▶ [Problem statement]
Continue the passage about Batman and Robin from the point where it stops.

==== Extract provided

Robin has been around since almost the beginning of Batman's comic career. A year after Batman's debut in Detective Comics, Robin was brought on to attract young readers, and he was immediately a hit. While Dick Grayson eventually grew up and attended college, where he had the occasional girlfriend, Bruce for the most part was always married to his crime-fighting and showed the opposite sex very little attention (except for Catwoman, who is pretty much Gotham City's answer to Lady Gaga). Most of the "evidence" for Batman and Robin's hidden homosexual lifestyle come from comic panels that at the time seemed acceptable, but have since been regarded as gay or pedophilic in nature. In fact it was the Dynamic Duo's "relationship" that sparked comic controversy back in the 1950s, when parents and politicians felt comic books to be evil and responsible for the teenage rebellion of that day.

========
==== Data provided

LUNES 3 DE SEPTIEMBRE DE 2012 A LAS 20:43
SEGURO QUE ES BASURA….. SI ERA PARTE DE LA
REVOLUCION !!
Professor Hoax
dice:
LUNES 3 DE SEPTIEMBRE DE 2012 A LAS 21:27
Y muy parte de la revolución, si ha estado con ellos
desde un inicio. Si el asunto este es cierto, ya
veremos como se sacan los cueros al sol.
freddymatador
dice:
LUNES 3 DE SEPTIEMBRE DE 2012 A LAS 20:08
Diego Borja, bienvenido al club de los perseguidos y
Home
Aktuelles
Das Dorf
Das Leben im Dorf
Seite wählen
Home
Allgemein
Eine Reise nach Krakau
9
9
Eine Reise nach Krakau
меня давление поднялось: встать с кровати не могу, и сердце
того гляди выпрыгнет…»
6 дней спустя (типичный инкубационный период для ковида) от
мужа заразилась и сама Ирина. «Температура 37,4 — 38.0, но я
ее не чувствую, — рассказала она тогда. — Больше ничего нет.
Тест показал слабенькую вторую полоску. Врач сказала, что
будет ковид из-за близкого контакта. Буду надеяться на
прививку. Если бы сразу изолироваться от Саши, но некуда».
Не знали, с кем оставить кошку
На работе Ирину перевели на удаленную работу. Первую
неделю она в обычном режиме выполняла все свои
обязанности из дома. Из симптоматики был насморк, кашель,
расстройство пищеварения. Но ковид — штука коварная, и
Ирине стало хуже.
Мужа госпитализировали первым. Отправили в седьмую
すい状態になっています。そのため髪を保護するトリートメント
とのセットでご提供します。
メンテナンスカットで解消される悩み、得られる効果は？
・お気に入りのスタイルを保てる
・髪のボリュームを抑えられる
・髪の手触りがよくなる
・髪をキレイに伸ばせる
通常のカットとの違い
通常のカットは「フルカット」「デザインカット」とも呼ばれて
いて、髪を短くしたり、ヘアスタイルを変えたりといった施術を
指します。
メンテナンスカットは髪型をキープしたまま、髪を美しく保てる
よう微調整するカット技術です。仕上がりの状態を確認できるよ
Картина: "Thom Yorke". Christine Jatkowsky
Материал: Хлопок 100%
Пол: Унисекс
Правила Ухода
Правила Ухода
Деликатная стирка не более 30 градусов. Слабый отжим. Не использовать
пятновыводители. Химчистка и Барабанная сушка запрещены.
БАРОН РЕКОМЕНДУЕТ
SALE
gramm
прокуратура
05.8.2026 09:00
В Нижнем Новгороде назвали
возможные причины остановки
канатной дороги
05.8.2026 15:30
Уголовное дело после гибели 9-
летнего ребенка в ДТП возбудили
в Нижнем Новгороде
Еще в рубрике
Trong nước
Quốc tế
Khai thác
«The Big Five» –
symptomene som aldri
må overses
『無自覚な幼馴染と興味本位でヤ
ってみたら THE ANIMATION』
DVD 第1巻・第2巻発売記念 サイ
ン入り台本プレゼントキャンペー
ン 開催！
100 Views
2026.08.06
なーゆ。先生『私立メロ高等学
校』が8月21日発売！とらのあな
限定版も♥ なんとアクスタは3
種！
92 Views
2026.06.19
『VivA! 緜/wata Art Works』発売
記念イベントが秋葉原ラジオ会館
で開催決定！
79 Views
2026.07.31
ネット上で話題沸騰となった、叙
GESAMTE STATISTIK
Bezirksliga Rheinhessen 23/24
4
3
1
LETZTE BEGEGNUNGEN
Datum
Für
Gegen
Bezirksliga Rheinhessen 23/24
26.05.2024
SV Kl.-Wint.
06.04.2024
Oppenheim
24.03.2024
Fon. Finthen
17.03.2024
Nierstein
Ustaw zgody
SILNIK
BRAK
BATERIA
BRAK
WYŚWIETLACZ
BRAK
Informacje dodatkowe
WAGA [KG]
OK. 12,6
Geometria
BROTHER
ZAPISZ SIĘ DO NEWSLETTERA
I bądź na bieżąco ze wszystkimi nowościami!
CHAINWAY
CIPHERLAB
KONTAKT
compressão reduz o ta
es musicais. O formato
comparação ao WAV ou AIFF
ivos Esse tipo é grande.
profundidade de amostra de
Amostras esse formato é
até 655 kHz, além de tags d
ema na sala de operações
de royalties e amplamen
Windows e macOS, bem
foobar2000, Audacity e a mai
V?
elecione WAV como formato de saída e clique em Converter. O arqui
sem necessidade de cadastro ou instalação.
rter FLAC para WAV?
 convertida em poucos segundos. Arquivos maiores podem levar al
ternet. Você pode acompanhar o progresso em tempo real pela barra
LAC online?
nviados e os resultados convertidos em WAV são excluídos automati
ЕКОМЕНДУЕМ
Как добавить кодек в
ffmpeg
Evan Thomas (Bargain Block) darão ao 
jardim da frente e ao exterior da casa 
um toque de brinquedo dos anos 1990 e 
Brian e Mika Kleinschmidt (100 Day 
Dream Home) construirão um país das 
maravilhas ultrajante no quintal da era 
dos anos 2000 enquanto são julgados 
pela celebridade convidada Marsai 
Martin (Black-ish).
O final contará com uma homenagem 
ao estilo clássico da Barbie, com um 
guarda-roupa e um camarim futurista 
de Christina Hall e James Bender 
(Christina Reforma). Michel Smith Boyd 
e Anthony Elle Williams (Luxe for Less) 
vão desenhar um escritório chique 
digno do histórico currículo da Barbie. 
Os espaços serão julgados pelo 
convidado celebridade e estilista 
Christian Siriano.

========

▶ [Response box]
The gays have always loved Batman and Robin (remember Chris O'Donnell's bat-nipples in Batman and Robin?) and the most recent controversy arose when artist Mark Chamberlain debuted his watercolor collection in New York in 2005 that depicted Batman and Robin in various sexual positions and acts together (you can Google Image search them yourself). The art gallery was hit with a cease and desist order by DC Comics to hand over all unsold work and invoices for the sold pieces. Like being the Oprah and Gayle of the comic world, most evidence points to Batman and Robin just being best friends, but one gay can dream about what latest "Bat-gadgets" Bruce and Dick are trying out in the late hours of the Batcave after a long night of cleaning up the streets of Gotham.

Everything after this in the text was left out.